DONALD MIHESO v REPUBLIC [2007] KEHC 1631 (KLR) | Arson | Esheria

DONALD MIHESO v REPUBLIC [2007] KEHC 1631 (KLR)

Full Case Text

REPUBLIC OF KENYA

IN THE HIGH COURT OF KENYA AT KAKAMEGA

Criminal Appeal 5 of 2006

(Appeal against both conviction and  sentence of the Chief Magistrate’s court at Kakamega in Criminal Case No. 12 of 2006. (E. O. OBAGA ESQ. SRM)

DONALD MIHESO………….……..…………APPELLANT

VERSUS

REPUBLIC…………………………………RESPONDENT

J U D G E M E N T

DONALD MIHESO, the Appellant in this appeal, was on 3. 1.2006 convicted by the Senior Resident Magistrate at Kakamega, E. O. Obaga Esq. of arson in criminal Case No. 12 of 2006 following his own plea of guilty to the charge.  The charge read:

DONALD MIHESO ABURI:  On the 26th day of December 2005 at Itukhula village, Madivini S/location in Kakamega District within Western Province, willfully and unlawfully set fire on a grass thatched house valued at Kshs.12,500/= the property of MICHAEL SHIMOLI.

The record shows that the charge was read in Kiswahili to the appellant who replied to it and said it was true.  The facts constituting the offence of arson were then read to the Appellant.  He replied that he had burnt “the house of the accused.” The word “accused” was apparently an error as the particulars of the charge clearly stated that the house burnt belonged to one Michael Shimoli, the complainant.  The facts read to the appellant also referred to the house of the said complainant.  This mishap or flaw did not take away the fact that the appellant’s admission related to the burning of the house of the complainant.  It occasioned no miscarriage of justice.
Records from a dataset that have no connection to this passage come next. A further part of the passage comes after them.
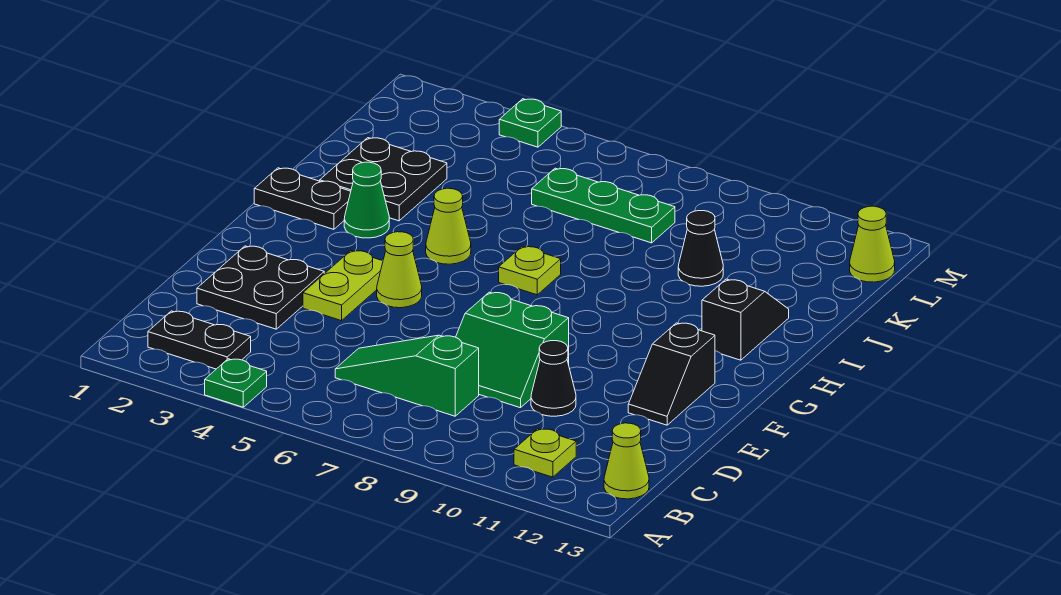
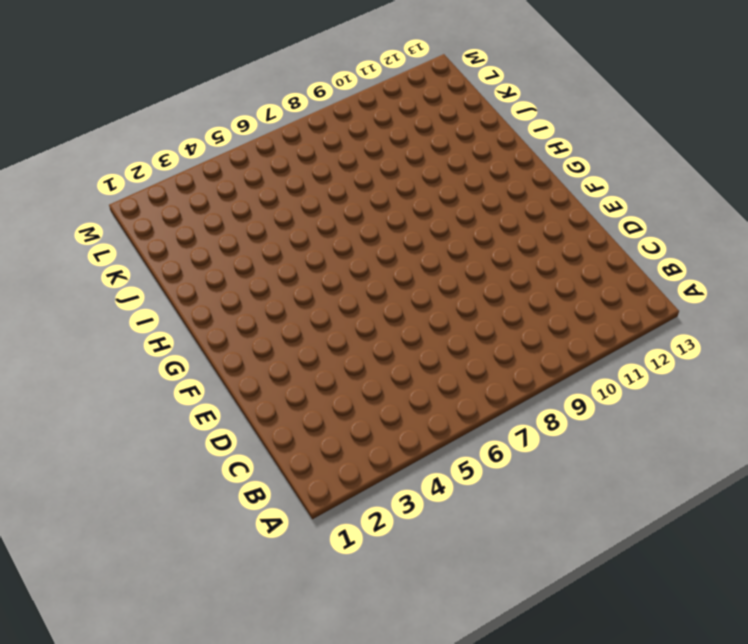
none -> green plate A4 level 1
none -> black plate B2:B3 level 1
none -> lime plate B11 level 1

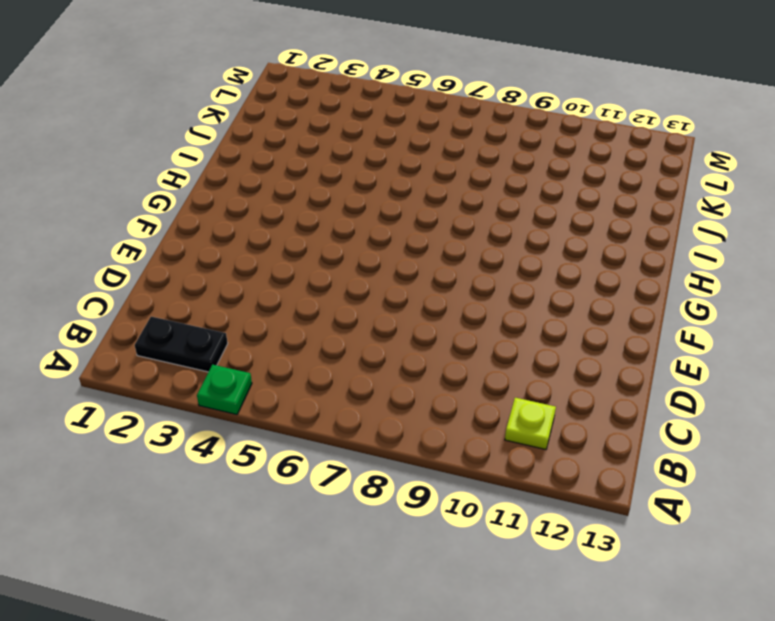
none -> lime cone B13 level 1
none -> green slope C6:C8 level 1 top 8
none -> black plate D2:E3 level 1

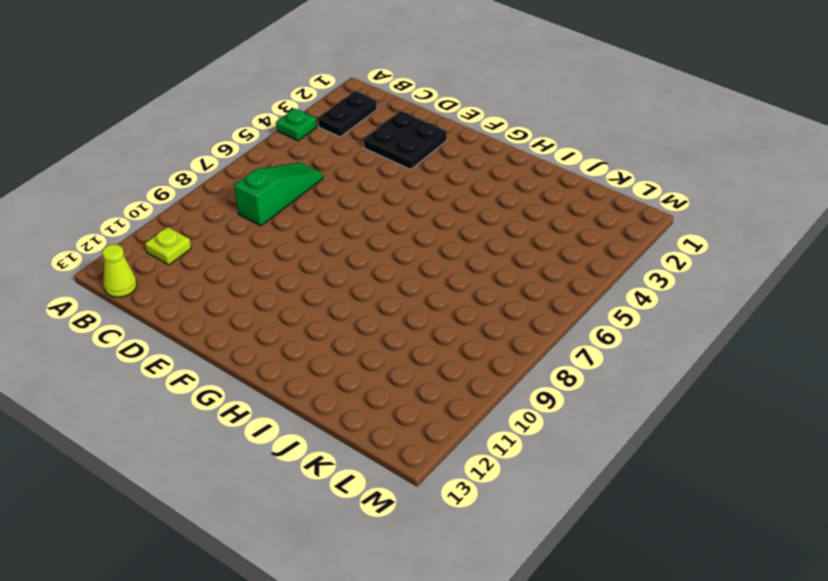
none -> green slope D8:E9 level 1 top E
none -> black cone D10 level 1
none -> lime plate E4:F4 level 1

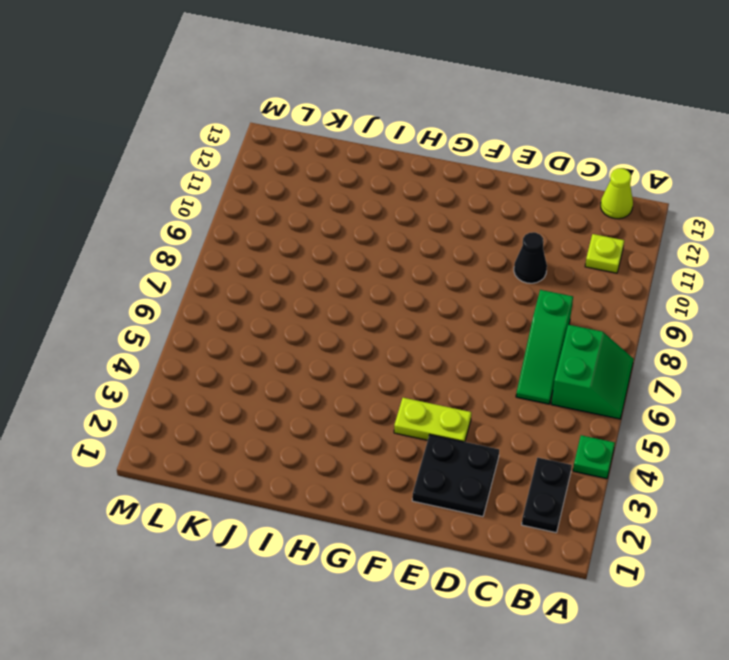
green slope A6:B7 level 1 top B -> green slope D8:E9 level 1 top E
none -> black slope E12:F12 level 1 top F
none -> lime cone F5 level 1
none -> black plate H1:H2 level 1

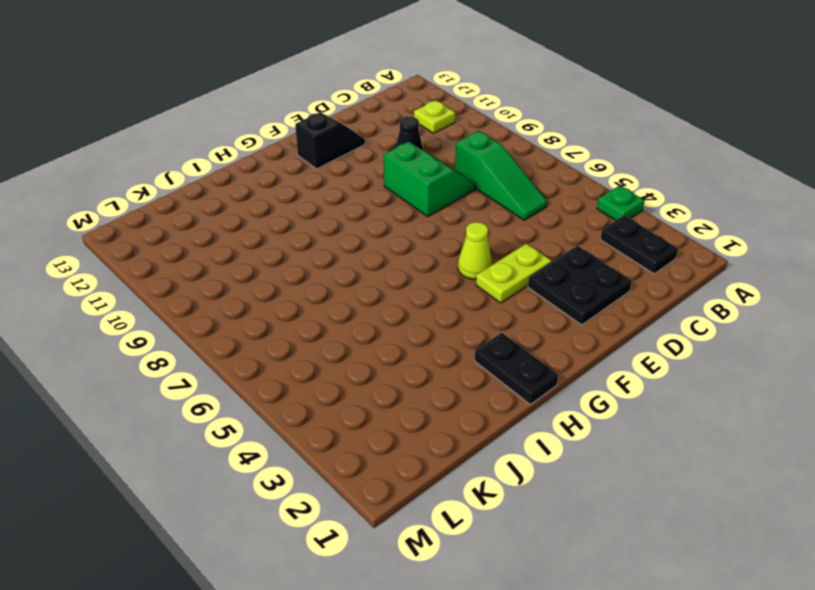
none -> lime cone B13 level 1
none -> green cone H3 level 1
none -> lime cone H5 level 1

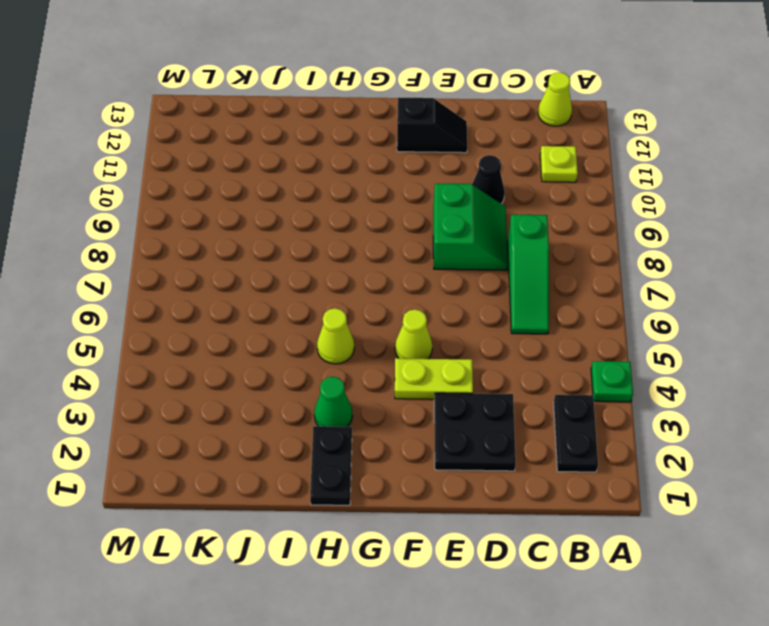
none -> lime plate H7 level 1
none -> black slope H12:I12 level 1 top H
none -> black plate I2:J3 level 1

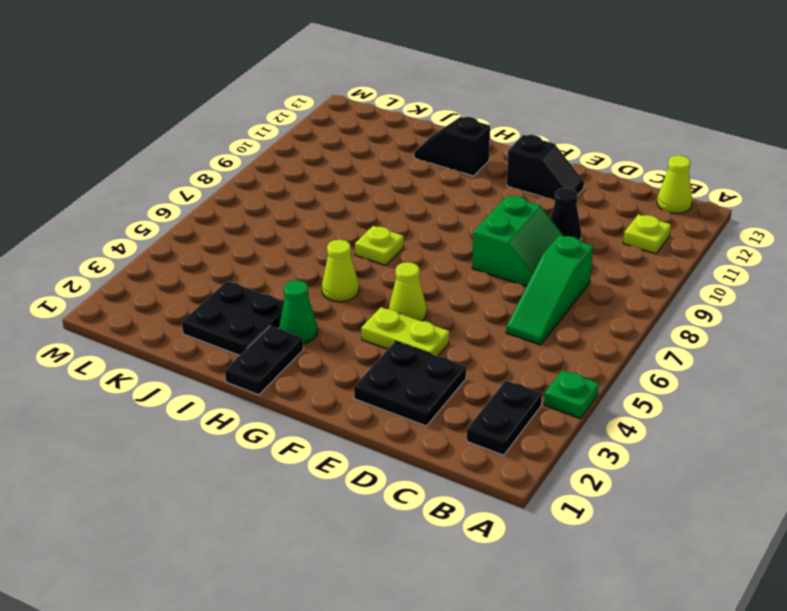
none -> black cone J10 level 1
none -> green plate K6:K8 level 1
none -> lime cone L13 level 1

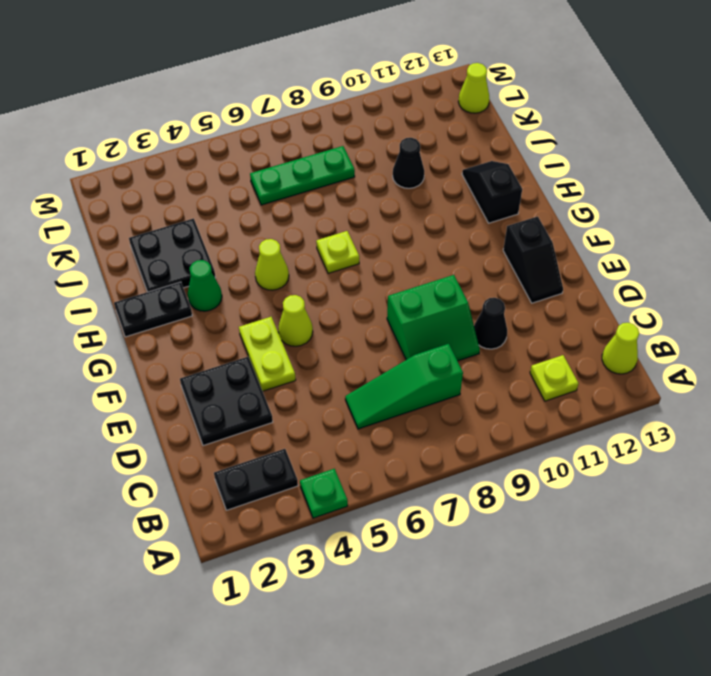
none -> green plate M4 level 1

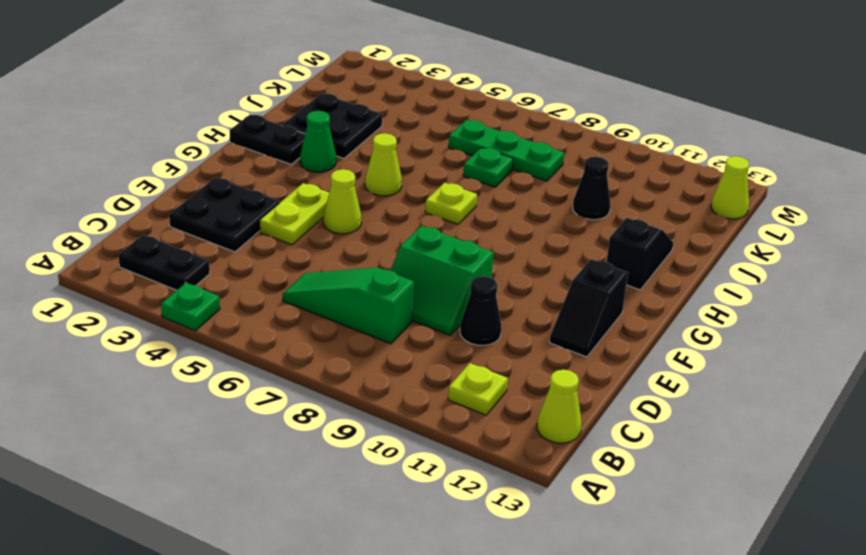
green plate J7 level 1 -> green plate M4 level 1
The Appellant told the trial magistrate that he had nothing to say in mitigation whereupon the trial magistrate proceeded to sentence him to serve five (5) years in prison noting that the accused was not remorseful.

In his Petition of appeal, the appellant stated that he pleaded guilty but adds that he was not warned of the repercussions of his so doing.

When the appeal came up for hearing on 15. 2.2007, the appellant told the court that he relied on the grounds set out in his appeal and that he had nothing to add.

Mr. Karuri, the learned State Counsel, opposed the appeal and submitted that the plea was unequivocal and that the sentence was not manifestly excessive.

I have perused the record of appeal.  The charge was read in Kiswahili to the appellant who admitted it as well as the facts which disclosed the offence of arson.  There was no duty on the part of the trial court to warn the appellant that a plea of guilty would elicit a sentence.  The duty of the court was to ensure that the appellant understood the charge and every element of it.

The decision to plead guilty or not guilty to the charge and to admit or not to admit the facts constituting the offence rested with the appellant and it was immaterial whether the appellant knew or did not know that a severe or a custodial sentence would ensue if he pleaded guilty.  What the appellant seems to say in his Petition of appeal is that he did not expect to receive such severe sentence.  He is in effect seeking a lenient sentence.

It is my finding that the charge and the facts were duly explained to and understood by the appellant and further that the plea of guilty was unequivocal.  I find no merit in the appeal whatsoever in this regard.

As regards the sentence, section 332 stipulates a maximum of life sentence for the offence of arson.  The trial court in sentencing the appellant to 5 years imprisonment observed that the appellant was not remorseful because he failed to mitigate.  Failure to mitigate is not symptomatic of want of remorse.  It should not result in more severe sentence.  It merely deprives the appellant of an opportunity to persuade the court to be lenient.  The fact that the appellant set the dwelling house on fire and expressed no regret, entitled the trial court to give a deterrent sentence.  Human life could have been lost if the complainant had not woken up and the fire put out.  I am unable to interfere with the sentence meted out to the appellant as the sentence was neither manifestly excessive nor were wrong principles applied.

Dated at Kakamega this 20th day of September, 2007.